The Chairman of the occasion, Mr Oladayo Olaide, the Deputy Country Director of the MacAuthur Foundation, called for a reorientation of the citizenry, noting that decades of corruption had adversely affected Nigerians.
“We need to stop seeing corruption as something that someone engages in for their benefit but rather something that inflicts a huge cost on Nigerians.
“Every Nigerian has to come to the realisation that corruption will not go unless we do something about it. Our inability to enforce laws opens us to all manners of anti social behaviour.
“We have lost the capacity to be shocked and to respond, I am hoping that the report will jolt Nigerians to react.

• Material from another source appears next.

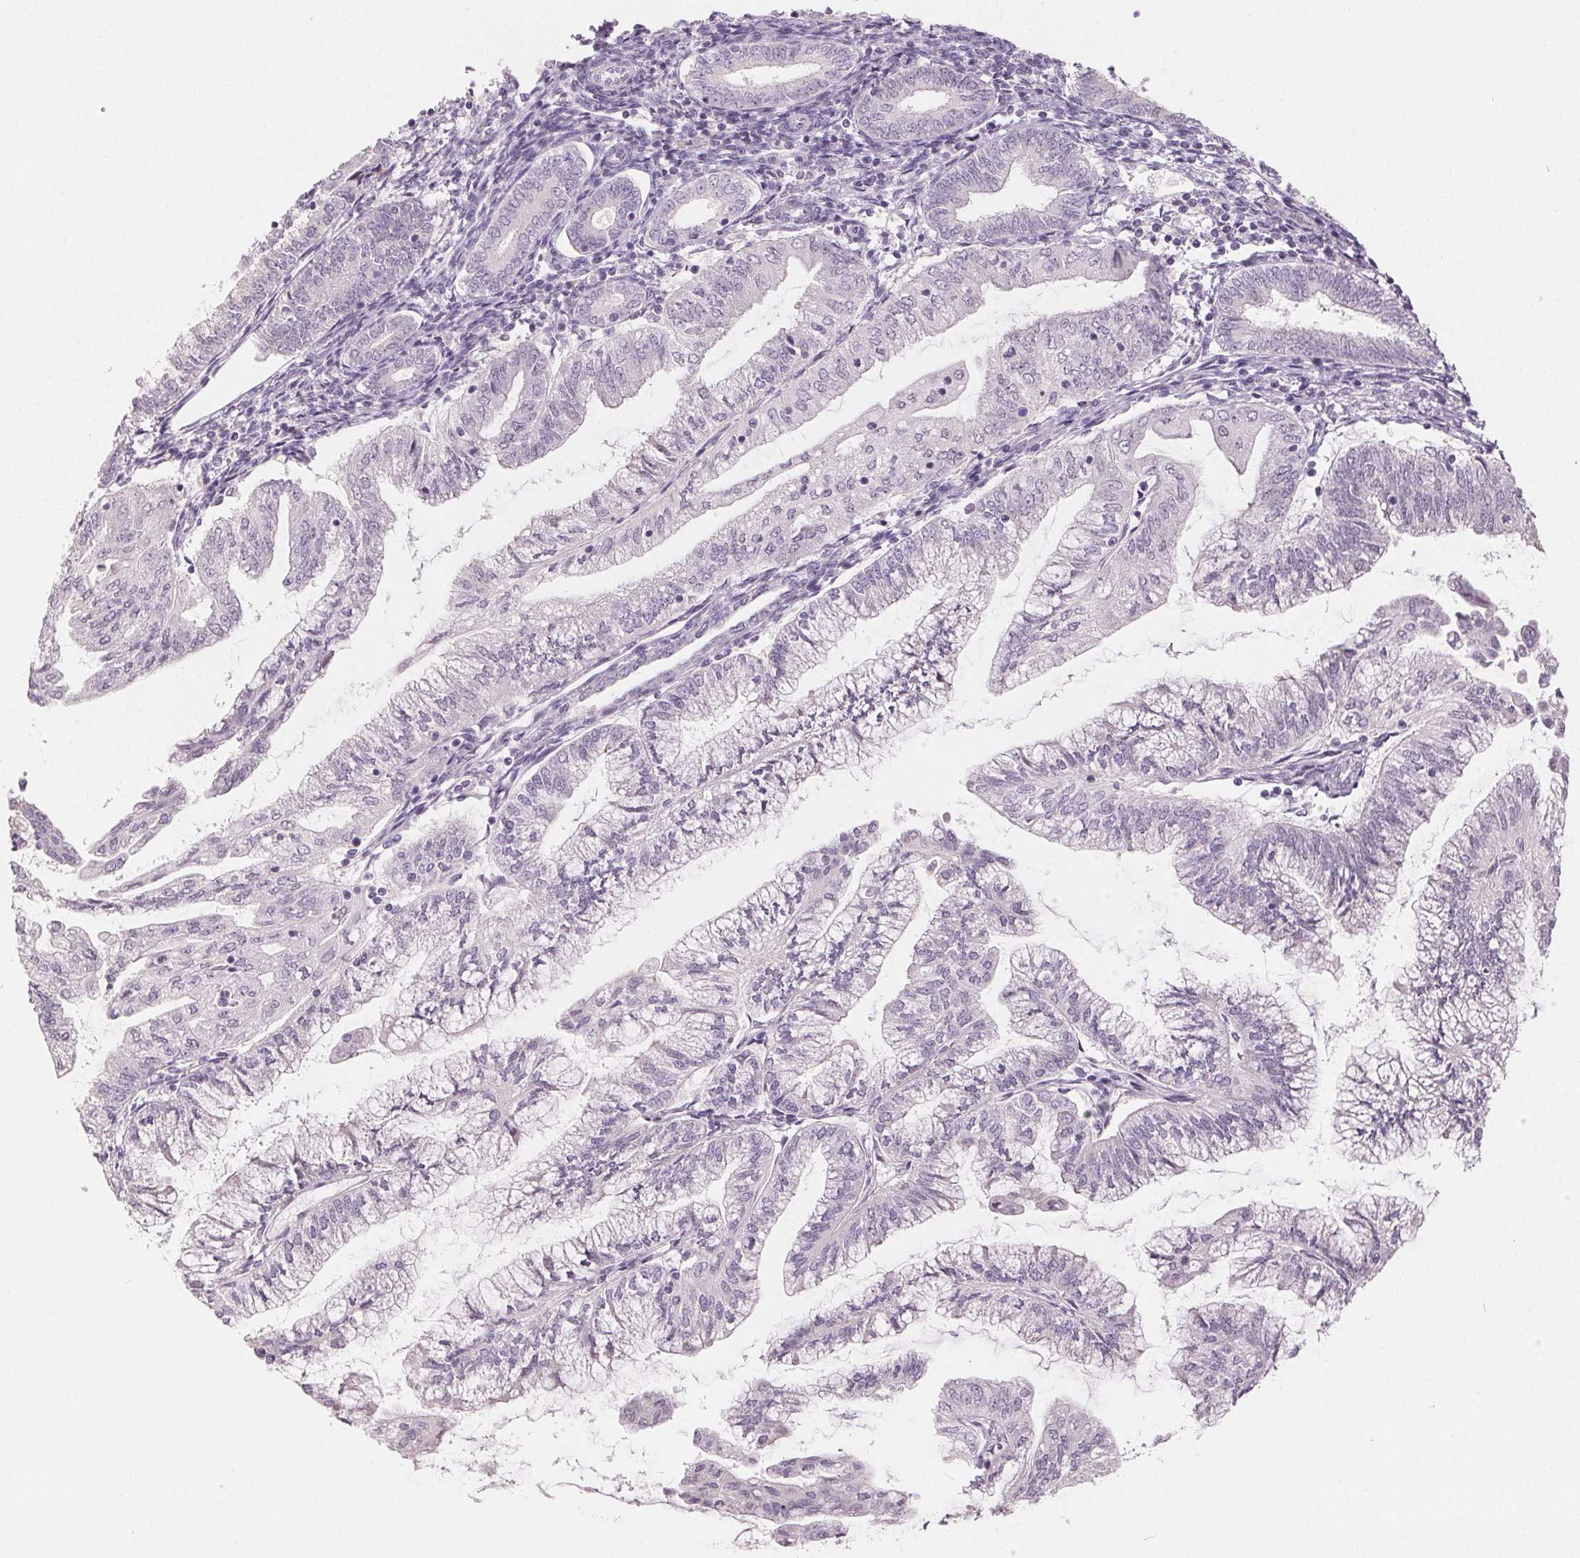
{"staining": {"intensity": "negative", "quantity": "none", "location": "none"}, "tissue": "endometrial cancer", "cell_type": "Tumor cells", "image_type": "cancer", "snomed": [{"axis": "morphology", "description": "Adenocarcinoma, NOS"}, {"axis": "topography", "description": "Endometrium"}], "caption": "Immunohistochemistry (IHC) micrograph of neoplastic tissue: human endometrial cancer (adenocarcinoma) stained with DAB (3,3'-diaminobenzidine) demonstrates no significant protein staining in tumor cells.", "gene": "ZBBX", "patient": {"sex": "female", "age": 55}}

“Let us not condemn the opportunity to fight corruption no matter how weak, if every administration builds on what the previous one has built, a strong anti-corruption resistance will be created.
“The government alone cannot fight corruption for us to reach a turning point; Nigerians must rise up and use the very powerful voter’s card.
“We need to make 2019 elections an opportunity to discuss accountability in this country,’’ Olaide said.
In an address of welcome, Mr Adetokunbo Mumuni, the Executive Director of SERAP, said the regular launch of reports by the rights group was to question the anti-corruption in Nigeria.
He also thanked Trust Africa, an NGO, for partnering with SERAP on the project and for sponsoring the report.
“What we are doing in SERAP is to continue to interrogate the process of the fight against corruption and we found an amiable partner in Trust Africa, who sponsored the event.
“We have launched a lot of books, one of them was ‘Corrupt Judges Escaping Justice in Nigeria: Go Home and Sin More’ , that was monumental and we are launching another one today,’’ he said.
While commending Onoja, Mumuni said: “We did not write the report ourselves as it is better to come up with an independent person to do it for us, Dr Onoja should be commended for this.
“This report will benefit the Nigerian environment as well as SERAP, the report is not a catalogue of why there is corruption but it shows why we have low number of grand convictions in corruption cases.
“When these issues are raised and put in the front burner, those in power can listen to us so that things needed to fight corruption be put in place.”